_TASK GOAL_
From the first line to the last, write out the data below exactly.

··· INFORMATION GIVEN ···

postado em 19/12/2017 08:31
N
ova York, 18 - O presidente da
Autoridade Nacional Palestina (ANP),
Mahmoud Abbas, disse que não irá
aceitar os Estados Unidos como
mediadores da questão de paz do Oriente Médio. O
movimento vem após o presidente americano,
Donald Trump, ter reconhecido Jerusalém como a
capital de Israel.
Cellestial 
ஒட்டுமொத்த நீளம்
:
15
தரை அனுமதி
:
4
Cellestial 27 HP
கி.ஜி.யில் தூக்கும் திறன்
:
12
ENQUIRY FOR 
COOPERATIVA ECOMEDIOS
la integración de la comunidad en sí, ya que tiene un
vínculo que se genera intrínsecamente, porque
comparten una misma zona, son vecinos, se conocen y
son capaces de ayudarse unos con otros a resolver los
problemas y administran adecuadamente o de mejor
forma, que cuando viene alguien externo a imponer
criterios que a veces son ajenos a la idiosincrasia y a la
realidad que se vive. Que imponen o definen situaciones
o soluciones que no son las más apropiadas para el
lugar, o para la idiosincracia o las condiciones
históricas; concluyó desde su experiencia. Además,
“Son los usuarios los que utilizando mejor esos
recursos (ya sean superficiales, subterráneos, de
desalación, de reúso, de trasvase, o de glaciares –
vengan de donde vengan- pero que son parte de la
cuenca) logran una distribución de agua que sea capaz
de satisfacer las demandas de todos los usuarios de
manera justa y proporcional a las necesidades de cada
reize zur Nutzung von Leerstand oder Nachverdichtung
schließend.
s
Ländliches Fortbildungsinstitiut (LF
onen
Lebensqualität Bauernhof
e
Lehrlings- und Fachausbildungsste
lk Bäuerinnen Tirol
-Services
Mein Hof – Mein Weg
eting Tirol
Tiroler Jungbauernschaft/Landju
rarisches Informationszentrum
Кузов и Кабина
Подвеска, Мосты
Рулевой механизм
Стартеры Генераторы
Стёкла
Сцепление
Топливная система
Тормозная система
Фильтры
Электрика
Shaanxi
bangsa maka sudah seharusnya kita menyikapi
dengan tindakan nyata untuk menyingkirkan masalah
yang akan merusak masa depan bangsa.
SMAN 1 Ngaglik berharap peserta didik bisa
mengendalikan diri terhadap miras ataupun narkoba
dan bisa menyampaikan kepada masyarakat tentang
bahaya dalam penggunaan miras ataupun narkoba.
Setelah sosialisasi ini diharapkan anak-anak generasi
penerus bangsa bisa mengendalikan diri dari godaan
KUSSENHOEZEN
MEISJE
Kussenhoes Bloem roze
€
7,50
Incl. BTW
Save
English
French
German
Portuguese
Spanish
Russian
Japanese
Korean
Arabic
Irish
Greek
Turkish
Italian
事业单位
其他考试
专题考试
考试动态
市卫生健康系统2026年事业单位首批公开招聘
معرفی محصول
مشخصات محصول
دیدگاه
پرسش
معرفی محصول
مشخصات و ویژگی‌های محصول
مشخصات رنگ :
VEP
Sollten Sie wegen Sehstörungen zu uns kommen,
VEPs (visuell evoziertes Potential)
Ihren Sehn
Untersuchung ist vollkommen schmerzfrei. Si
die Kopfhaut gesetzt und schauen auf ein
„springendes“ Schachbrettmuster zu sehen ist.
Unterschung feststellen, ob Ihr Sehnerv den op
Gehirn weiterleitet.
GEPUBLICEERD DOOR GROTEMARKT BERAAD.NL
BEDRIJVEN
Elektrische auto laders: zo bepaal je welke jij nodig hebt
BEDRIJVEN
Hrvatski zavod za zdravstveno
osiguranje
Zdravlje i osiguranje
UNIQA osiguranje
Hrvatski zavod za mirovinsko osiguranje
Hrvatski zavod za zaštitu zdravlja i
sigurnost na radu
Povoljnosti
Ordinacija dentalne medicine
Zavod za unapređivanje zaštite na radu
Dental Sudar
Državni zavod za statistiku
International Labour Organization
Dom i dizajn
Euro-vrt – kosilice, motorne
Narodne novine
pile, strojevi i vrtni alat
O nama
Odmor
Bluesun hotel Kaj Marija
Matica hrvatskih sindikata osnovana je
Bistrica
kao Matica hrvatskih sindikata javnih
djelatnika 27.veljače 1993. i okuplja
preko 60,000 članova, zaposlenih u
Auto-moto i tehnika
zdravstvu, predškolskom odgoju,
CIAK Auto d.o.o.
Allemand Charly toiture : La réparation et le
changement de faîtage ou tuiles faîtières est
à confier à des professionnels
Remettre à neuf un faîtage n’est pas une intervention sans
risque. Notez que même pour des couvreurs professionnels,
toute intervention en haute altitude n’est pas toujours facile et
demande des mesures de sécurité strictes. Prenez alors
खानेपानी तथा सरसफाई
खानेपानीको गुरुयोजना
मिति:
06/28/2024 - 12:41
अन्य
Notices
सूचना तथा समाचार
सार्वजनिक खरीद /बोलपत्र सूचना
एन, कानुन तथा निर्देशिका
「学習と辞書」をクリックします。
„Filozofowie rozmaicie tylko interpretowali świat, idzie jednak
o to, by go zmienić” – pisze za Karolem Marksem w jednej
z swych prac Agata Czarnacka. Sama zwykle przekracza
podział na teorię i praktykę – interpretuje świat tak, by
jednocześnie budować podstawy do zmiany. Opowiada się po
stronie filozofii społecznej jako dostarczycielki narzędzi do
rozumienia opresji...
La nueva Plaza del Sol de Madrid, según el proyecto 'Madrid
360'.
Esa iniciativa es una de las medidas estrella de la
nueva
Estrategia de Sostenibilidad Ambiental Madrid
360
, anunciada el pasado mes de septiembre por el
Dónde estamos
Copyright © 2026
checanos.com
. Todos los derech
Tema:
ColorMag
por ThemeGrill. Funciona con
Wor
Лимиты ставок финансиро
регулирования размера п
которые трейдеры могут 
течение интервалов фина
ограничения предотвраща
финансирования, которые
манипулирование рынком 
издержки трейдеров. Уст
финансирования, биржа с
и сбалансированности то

···

_COMPLETED EXERCISE_
postado em 19/12/2017 08:31
N
ova York, 18 - O presidente da
Autoridade Nacional Palestina (ANP),
Mahmoud Abbas, disse que não irá
aceitar os Estados Unidos como
mediadores da questão de paz do Oriente Médio. O
movimento vem após o presidente americano,
Donald Trump, ter reconhecido Jerusalém como a
capital de Israel.
Cellestial 
ஒட்டுமொத்த நீளம்
:
15
தரை அனுமதி
:
4
Cellestial 27 HP
கி.ஜி.யில் தூக்கும் திறன்
:
12
ENQUIRY FOR 
COOPERATIVA ECOMEDIOS
la integración de la comunidad en sí, ya que tiene un
vínculo que se genera intrínsecamente, porque
comparten una misma zona, son vecinos, se conocen y
son capaces de ayudarse unos con otros a resolver los
problemas y administran adecuadamente o de mejor
forma, que cuando viene alguien externo a imponer
criterios que a veces son ajenos a la idiosincrasia y a la
realidad que se vive. Que imponen o definen situaciones
o soluciones que no son las más apropiadas para el
lugar, o para la idiosincracia o las condiciones
históricas; concluyó desde su experiencia. Además,
“Son los usuarios los que utilizando mejor esos
recursos (ya sean superficiales, subterráneos, de
desalación, de reúso, de trasvase, o de glaciares –
vengan de donde vengan- pero que son parte de la
cuenca) logran una distribución de agua que sea capaz
de satisfacer las demandas de todos los usuarios de
manera justa y proporcional a las necesidades de cada
reize zur Nutzung von Leerstand oder Nachverdichtung
schließend.
s
Ländliches Fortbildungsinstitiut (LF
onen
Lebensqualität Bauernhof
e
Lehrlings- und Fachausbildungsste
lk Bäuerinnen Tirol
-Services
Mein Hof – Mein Weg
eting Tirol
Tiroler Jungbauernschaft/Landju
rarisches Informationszentrum
Кузов и Кабина
Подвеска, Мосты
Рулевой механизм
Стартеры Генераторы
Стёкла
Сцепление
Топливная система
Тормозная система
Фильтры
Электрика
Shaanxi
bangsa maka sudah seharusnya kita menyikapi
dengan tindakan nyata untuk menyingkirkan masalah
yang akan merusak masa depan bangsa.
SMAN 1 Ngaglik berharap peserta didik bisa
mengendalikan diri terhadap miras ataupun narkoba
dan bisa menyampaikan kepada masyarakat tentang
bahaya dalam penggunaan miras ataupun narkoba.
Setelah sosialisasi ini diharapkan anak-anak generasi
penerus bangsa bisa mengendalikan diri dari godaan
KUSSENHOEZEN
MEISJE
Kussenhoes Bloem roze
€
7,50
Incl. BTW
Save
English
French
German
Portuguese
Spanish
Russian
Japanese
Korean
Arabic
Irish
Greek
Turkish
Italian
事业单位
其他考试
专题考试
考试动态
市卫生健康系统2026年事业单位首批公开招聘
معرفی محصول
مشخصات محصول
دیدگاه
پرسش
معرفی محصول
مشخصات و ویژگی‌های محصول
مشخصات رنگ :
VEP
Sollten Sie wegen Sehstörungen zu uns kommen,
VEPs (visuell evoziertes Potential)
Ihren Sehn
Untersuchung ist vollkommen schmerzfrei. Si
die Kopfhaut gesetzt und schauen auf ein
„springendes“ Schachbrettmuster zu sehen ist.
Unterschung feststellen, ob Ihr Sehnerv den op
Gehirn weiterleitet.
GEPUBLICEERD DOOR GROTEMARKT BERAAD.NL
BEDRIJVEN
Elektrische auto laders: zo bepaal je welke jij nodig hebt
BEDRIJVEN
Hrvatski zavod za zdravstveno
osiguranje
Zdravlje i osiguranje
UNIQA osiguranje
Hrvatski zavod za mirovinsko osiguranje
Hrvatski zavod za zaštitu zdravlja i
sigurnost na radu
Povoljnosti
Ordinacija dentalne medicine
Zavod za unapređivanje zaštite na radu
Dental Sudar
Državni zavod za statistiku
International Labour Organization
Dom i dizajn
Euro-vrt – kosilice, motorne
Narodne novine
pile, strojevi i vrtni alat
O nama
Odmor
Bluesun hotel Kaj Marija
Matica hrvatskih sindikata osnovana je
Bistrica
kao Matica hrvatskih sindikata javnih
djelatnika 27.veljače 1993. i okuplja
preko 60,000 članova, zaposlenih u
Auto-moto i tehnika
zdravstvu, predškolskom odgoju,
CIAK Auto d.o.o.
Allemand Charly toiture : La réparation et le
changement de faîtage ou tuiles faîtières est
à confier à des professionnels
Remettre à neuf un faîtage n’est pas une intervention sans
risque. Notez que même pour des couvreurs professionnels,
toute intervention en haute altitude n’est pas toujours facile et
demande des mesures de sécurité strictes. Prenez alors
खानेपानी तथा सरसफाई
खानेपानीको गुरुयोजना
मिति:
06/28/2024 - 12:41
अन्य
Notices
सूचना तथा समाचार
सार्वजनिक खरीद /बोलपत्र सूचना
एन, कानुन तथा निर्देशिका
「学習と辞書」をクリックします。
„Filozofowie rozmaicie tylko interpretowali świat, idzie jednak
o to, by go zmienić” – pisze za Karolem Marksem w jednej
z swych prac Agata Czarnacka. Sama zwykle przekracza
podział na teorię i praktykę – interpretuje świat tak, by
jednocześnie budować podstawy do zmiany. Opowiada się po
stronie filozofii społecznej jako dostarczycielki narzędzi do
rozumienia opresji...
La nueva Plaza del Sol de Madrid, según el proyecto 'Madrid
360'.
Esa iniciativa es una de las medidas estrella de la
nueva
Estrategia de Sostenibilidad Ambiental Madrid
360
, anunciada el pasado mes de septiembre por el
Dónde estamos
Copyright © 2026
checanos.com
. Todos los derech
Tema:
ColorMag
por ThemeGrill. Funciona con
Wor
Лимиты ставок финансиро
регулирования размера п
которые трейдеры могут 
течение интервалов фина
ограничения предотвраща
финансирования, которые
манипулирование рынком 
издержки трейдеров. Уст
финансирования, биржа с
и сбалансированности то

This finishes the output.